Decorative arts maestro Piero Fornasetti first saw the face of Italian soprano Lina Cavalieri while leafing through a 19th-century French magazine in the 1930s, and was immediately captivated by her powerful beauty. Thereafter he reimagined her face in over 350 iterations, on glasses, paperweights, candlesticks and plates – an excellent example of which can be seen here. Cavalieri's dainty features have been shown sleeping, shhh-ing (finger to lips), veiled, mustachioed and more courtesy of the Italian designer – and her face – which secured her the title of "most beautiful woman in the world" in her own time – remains the key motif of the Fornasetti brand to this day.
For this week's A Brief History column on anothermag.com, curator Shonagh Marshall turned her gaze to the most dazzling of embellishments: the sequin, tracing its evolution from the 13th-century right up to the present day. One of our favourite sequined offerings this season comes courtesy of this dusty pink silk camisole by Lanvin. Covered in circular, shimmering paillettes, it is joyfully reminiscent of the embellished garments favoured by 1920s flappers. Perfect for dancefloor flaunting!
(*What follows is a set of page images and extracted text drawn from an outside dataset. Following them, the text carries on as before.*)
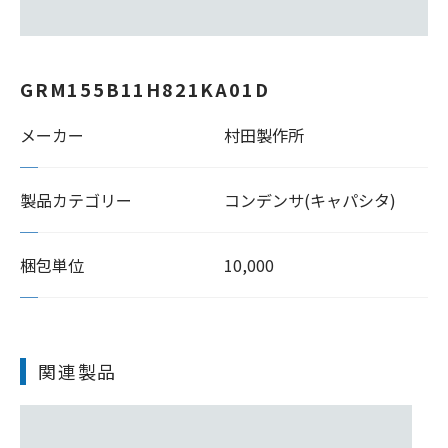
GRM155B11H821KA01D
メーカー
村田製作所
製品カテゴリー
コンデンサ(キャパシタ)
梱包単位
10,000
関連製品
Another example of impeccable Italian design, this three-legged coffee maker by Memphis Group designer Michele de Lucchi would have us jumping out of bed to whip up our morning brew. Playful, colourful and ornamental it embodies all the qualities of the seminal post-modern movement. "It's amazingly characterful," explains AnOther Lover Maisie Skidmore of her choice. "The Memphis Group reacted against the starkness of modernism (which I also love) but when it comes to kitchen implements, a little kitsch goes a long way."
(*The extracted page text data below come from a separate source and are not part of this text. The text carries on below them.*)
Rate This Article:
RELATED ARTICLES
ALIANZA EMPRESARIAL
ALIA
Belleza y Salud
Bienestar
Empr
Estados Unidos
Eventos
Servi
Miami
For the past 11 years A.P.C. founder and creative director Jean Touitou, along with London-based designer Jessica Ogden, has been creating gorgeous quilts using scraps of leftover fabric from past A.P.C. seasons. This year, the duo's collection was dreamt up, in their own words, "during a joint trip to Pantelleria, a small Italian island located between Sicily and Tunisia. That environment influenced the graphic composition of...the quilts and the names they were given" (think: Amphitheatre, Tunisia Tile and Tremontane). Alongside the covetable coverings, which come in three different sizes, op-art-esque cushions are also for sale, allowing A.P.C. fans to take home a smaller slice of Italian sunshine if they so wish.